Designing a CAN network
When designing a CAN network, you have to make some general decisions. First of all, you need to estimate the required data throughput. In theory, you can't overload the CAN network. You can only delay the transmission of lower-prior data frames, but then your application does not work properly. For a short time, busloads above 50 percent are acceptable. But an average busload of 50 percent should not be exceeded as a rule of thumbs.
Now you can calculate the necessary transmission speed, which is the number of data frames bits to be sent in a dedicated time window (e.g., one second). You can and should ask the application programmer to reduce the communication as much as possible. It is recommended to communicate as little as possible, but as much as necessary. Avoid communication without new information (CANopen offers you many options to do so, due to its flexible parametrization of PDO messages). If you have optimized your busload and know the minimum bit rate you need, you can calculate the maximal achievable network length.
You can also do it the other way around, of course: You take the needed network length and determine the possible maximum bit rate. Here, you should optimize the communication to a minimum too. If possible, always use the minimum bit rate, because the lower the speed, the more robust the communication.
Today, there are two CAN data link layer protocol options: CAN CC (classic) and CAN FD. CAN CC is limited to a maximum bit rate of 1 Mbit/s and up to an 8-byte data field. CAN FD provides up to 64 byte in the data field and enables a higher bit rate in the data-phase depending on your network topology and the chosen transceivers. Using CAN SIC (signal improvement capability) transceivers, you reach bit rates of up to 8 Mbit/s even when using challenging hybrid topologies.
The third option, CAN XL, is not yet real, because MCUs (microcontroller units) and CAN SIC XL transceivers are not yet available in high volumes. CAN XL components are still in prototype phase. But this can change quickly.
Independent of the selected CAN protocol version, you need to choose carefully your network topology: It is highly recommended to use a line topology terminated at both ends with resistors matching the impedance of all other physical layer elements (cable, connector, etc.). When using bit rates much higher than 1 Mbit/s (CAN FD), even the impedance of micro-controller ports can be an issue. Star and mixed topologies limit the achievable speed/length ratio.
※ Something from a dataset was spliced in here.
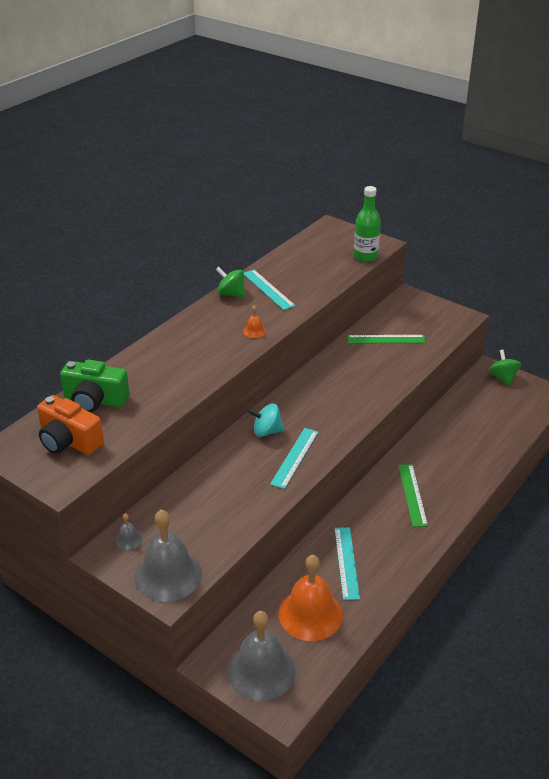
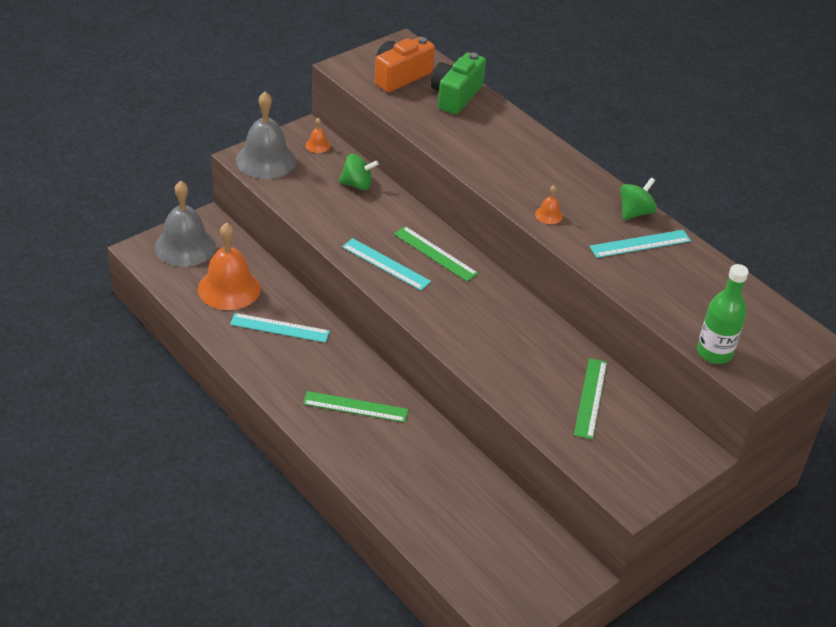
camera: 100 degrees right, 5 degrees up
(129, 539) = (317, 145): grey bell -> orange bell
(267, 431) = (435, 253): turquoise spinning top -> green ruler
(503, 378) = (556, 582): green spinning top -> green spinning top (357, 184)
It is recommended to keep the not terminated stubs and branches as short as possible. Even carmakers often using star topologies consider going for line topologies when introducing CAN FD communication.
If the network is quite long, it is recommended to use galvanic isolation. But this shortens the maximum length or speed due to the additional delay caused by the transformer or optocoupler. You should also use twisted-pair cables and if necessary, you should shield them, in particular in noisy environments.
Most new designs are based on the CAN HS (high-speed) transceivers (specified in ISO 11898-2). The transceivers are optionally available with low-power functionality. This means, the ISO 11898-3 approach (low-power, fault-tolerant limited to 125 kbit/s) is not state-of-the-art any longer. The single wire CAN (SAE J1411) is no option anyway, due to being slow and to be not robust.
Standardized or proprietary application layer?
This is a political or commercial question. If you need to buy off-the-shelf products for low-volume applications, standardized application layers offer a lot of benefits. If you want to protect your communication system, you may implement your own application layer. But be aware that reverse engineering is not that difficult.
CANopen technology optimized for embedded network design is always an option. It provides a number of profiles enabling device interoperability and partly interchangeability. Additionally, CANopen offers the possibility of manufacturer-specific parameters. Other higher-layer protocols such as DeviceNet and the various J1939 versions are optimized for specific applications. On some markets, you have to choose them, because customers are trained and experienced in using them.
As a system designer, you should also observe the market on generic system design tools. If your volume is high enough, you can build your own tool chain. But even the automotive industry prefers to buy them from suppliers.
Pre-tested components and devices
Most of the micro-controllers with on-chip CAN protocol controllers are tested on conformity to ISO 11898-1. The automotive industry requires CAN protocol implementations that have passed the conformance testing according to the ISO 16845 series. Device makers implementing CANopen or DeviceNet, or Isobus should also test the conformance of the application layer functions.
Conformance testing is like spell checking: It doesn’t prove interoperability. CiA provides CANopen interoperability tests and plug fests, where the interoperability is tested as well. The CANopen conformance test tool includes an electronic data sheet (EDS) test, which proves the interoperability with CANopen design and configuration tools. EDSs are used as an exchange format between tools.